See Decide Solely on the Evidence, for a discussion of the legal principles relevant to this area.
Introduction: The Evidence
I have told you that it is your task to determine the facts in this case. In determining the facts, you must consider all of the evidence that you heard from the witness box. Remember, it is the answers the witnesses gave that are the evidence, not the questions they were asked.
You must also take into account the exhibits that were tendered. These include [insert examples].When you go to the jury room to decide this case, [most of/some of] the exhibits will go with you, where you may examine them. Consider them along with the rest of the evidence and in exactly the same way. [However, the following exhibits will not go with you to the jury room [insert exhibits]].

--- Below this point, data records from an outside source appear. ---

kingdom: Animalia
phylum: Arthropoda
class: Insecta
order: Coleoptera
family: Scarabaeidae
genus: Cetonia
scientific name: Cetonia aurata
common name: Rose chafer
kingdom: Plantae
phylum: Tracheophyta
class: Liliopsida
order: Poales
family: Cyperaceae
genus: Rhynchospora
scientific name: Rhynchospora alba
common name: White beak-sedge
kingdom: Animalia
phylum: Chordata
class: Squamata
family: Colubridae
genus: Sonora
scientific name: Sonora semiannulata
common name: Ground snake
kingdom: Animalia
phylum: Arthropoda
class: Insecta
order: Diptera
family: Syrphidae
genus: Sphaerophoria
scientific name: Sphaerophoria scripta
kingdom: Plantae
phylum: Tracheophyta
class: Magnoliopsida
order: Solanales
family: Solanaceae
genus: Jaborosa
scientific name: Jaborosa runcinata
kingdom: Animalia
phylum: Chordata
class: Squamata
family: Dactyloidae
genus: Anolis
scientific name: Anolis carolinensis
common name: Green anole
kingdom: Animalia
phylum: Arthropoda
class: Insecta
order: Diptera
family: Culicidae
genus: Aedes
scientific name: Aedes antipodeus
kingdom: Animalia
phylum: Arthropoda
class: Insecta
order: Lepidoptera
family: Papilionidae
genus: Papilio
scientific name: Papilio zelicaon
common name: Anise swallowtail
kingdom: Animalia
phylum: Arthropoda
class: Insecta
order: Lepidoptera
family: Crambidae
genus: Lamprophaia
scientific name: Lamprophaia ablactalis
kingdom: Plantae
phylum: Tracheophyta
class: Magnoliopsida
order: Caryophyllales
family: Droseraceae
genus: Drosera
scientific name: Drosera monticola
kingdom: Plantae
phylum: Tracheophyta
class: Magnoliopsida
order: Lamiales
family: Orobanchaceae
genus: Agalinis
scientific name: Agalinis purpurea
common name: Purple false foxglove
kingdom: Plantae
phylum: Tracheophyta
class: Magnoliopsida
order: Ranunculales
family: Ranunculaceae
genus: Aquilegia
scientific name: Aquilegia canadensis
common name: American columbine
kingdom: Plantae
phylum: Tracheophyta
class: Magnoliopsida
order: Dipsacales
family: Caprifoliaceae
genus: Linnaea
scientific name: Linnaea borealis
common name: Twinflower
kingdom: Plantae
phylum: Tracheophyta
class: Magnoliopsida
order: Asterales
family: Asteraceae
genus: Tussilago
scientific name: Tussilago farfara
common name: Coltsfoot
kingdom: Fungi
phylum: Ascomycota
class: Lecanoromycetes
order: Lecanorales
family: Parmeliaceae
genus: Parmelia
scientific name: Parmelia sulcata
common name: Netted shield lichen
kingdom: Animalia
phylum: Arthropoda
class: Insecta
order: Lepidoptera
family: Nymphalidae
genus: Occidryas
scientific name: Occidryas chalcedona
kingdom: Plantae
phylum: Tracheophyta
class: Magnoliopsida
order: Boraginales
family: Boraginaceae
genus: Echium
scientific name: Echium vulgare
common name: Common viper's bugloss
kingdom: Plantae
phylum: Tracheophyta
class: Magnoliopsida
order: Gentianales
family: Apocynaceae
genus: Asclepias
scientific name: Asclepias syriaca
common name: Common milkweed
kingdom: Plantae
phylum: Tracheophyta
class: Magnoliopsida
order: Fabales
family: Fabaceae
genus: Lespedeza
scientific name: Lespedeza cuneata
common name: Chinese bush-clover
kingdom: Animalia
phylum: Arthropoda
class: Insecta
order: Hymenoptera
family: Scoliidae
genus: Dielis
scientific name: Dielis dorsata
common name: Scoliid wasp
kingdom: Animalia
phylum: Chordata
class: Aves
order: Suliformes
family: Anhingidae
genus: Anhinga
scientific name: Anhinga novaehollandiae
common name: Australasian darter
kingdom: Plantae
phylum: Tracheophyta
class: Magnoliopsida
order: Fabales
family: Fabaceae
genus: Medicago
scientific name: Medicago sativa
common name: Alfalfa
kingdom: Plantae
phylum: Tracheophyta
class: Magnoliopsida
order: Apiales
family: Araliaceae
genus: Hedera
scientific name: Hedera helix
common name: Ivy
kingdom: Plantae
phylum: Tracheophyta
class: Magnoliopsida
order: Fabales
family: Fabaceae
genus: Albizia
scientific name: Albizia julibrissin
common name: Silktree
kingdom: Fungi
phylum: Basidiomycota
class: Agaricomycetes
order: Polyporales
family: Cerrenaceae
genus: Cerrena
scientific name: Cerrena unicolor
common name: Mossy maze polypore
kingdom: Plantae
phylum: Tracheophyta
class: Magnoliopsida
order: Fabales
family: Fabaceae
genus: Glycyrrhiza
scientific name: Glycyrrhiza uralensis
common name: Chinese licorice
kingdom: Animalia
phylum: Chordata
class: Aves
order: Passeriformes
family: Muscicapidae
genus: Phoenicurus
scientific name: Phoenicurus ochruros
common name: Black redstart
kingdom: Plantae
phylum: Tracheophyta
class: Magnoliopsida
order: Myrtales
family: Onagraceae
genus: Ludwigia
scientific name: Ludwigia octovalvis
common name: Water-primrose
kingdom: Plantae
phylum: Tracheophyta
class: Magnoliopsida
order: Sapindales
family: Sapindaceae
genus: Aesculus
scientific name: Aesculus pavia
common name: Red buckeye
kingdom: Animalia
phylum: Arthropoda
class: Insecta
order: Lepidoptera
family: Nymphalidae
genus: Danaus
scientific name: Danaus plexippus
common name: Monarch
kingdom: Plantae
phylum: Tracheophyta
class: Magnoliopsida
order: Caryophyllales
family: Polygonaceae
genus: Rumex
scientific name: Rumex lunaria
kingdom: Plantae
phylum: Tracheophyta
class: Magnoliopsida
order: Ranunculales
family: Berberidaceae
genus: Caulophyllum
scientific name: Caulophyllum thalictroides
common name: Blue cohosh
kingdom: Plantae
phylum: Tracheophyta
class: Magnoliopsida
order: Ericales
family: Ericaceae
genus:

If any formal admissions were put to the jury, add the following shaded section:
In addition, in this case the following admissions were made: [insert admissions]. You must accept these admissions as established facts.
Nothing else is evidence in this case. As I have told you, this includes any comments counsel make about the facts. It also includes:
[Identify other relevant matters which do not constitute evidence in the case, such as Transcripts
It may be appropriate to insert charges relating to these matters here.]
Review of the Need to Decide Solely on the Evidence
It your duty to decide this case only on the basis of the witnesses’ testimony, [the admissions] and the exhibits. You should consider the evidence which is relevant to a particular matter in its individual parts and as a whole, and come to a decision one way or another about the facts.
As I have told you, in doing this you must ignore all other considerations, such as any feelings of sympathy or prejudice you may have for anyone involved in the case. You should not, for example, be influenced by [insert case specific examples]. Such emotions have no part to play in your decision.
Remember, you are the judges of the facts. That means that in relation to all of the issues in this case, you must act like judges. You must dispassionately weigh the evidence logically and with an open-mind, not according to your passion or feelings.
At the start of the trial I also told you that you must not base your decision on any information you may have obtained outside this courtroom. For example, you must completely ignore anything that you have seen or heard in the media about this case, or about the people involved in it. You must consider only the evidence that has been presented to you here in court.
 Depending on the nature of the evidence, it may be necessary to warn the jury of the possible dangers of conducting experiments in the jury room: see Decide Solely on the Evidence for further information.
 If the accused is unrepresented, the jury should be told that what s/he said in his/her addresses, or when questioning witnesses, is also not evidence.
 Some matters which it may be appropriate to point out (as they could conceivably give rise to prejudice or sympathy) include:
• The nature of the injuries suffered by the complainant;
• The race or ethnicity of the accused or the complainant;
• The sexual orientation of the accused or the complainant;
• The fact that the accused or the complainant are drug users.
In some cases, it may be appropriate to point out that although a party’s behaviour does not accord with what the jury might think is morally acceptable, the jury is not a court of morals. Everyone has the right to be treated equally before the law.
 If there has been significant publicity about the case or the parties involved, it may be necessary to give a more detailed warning.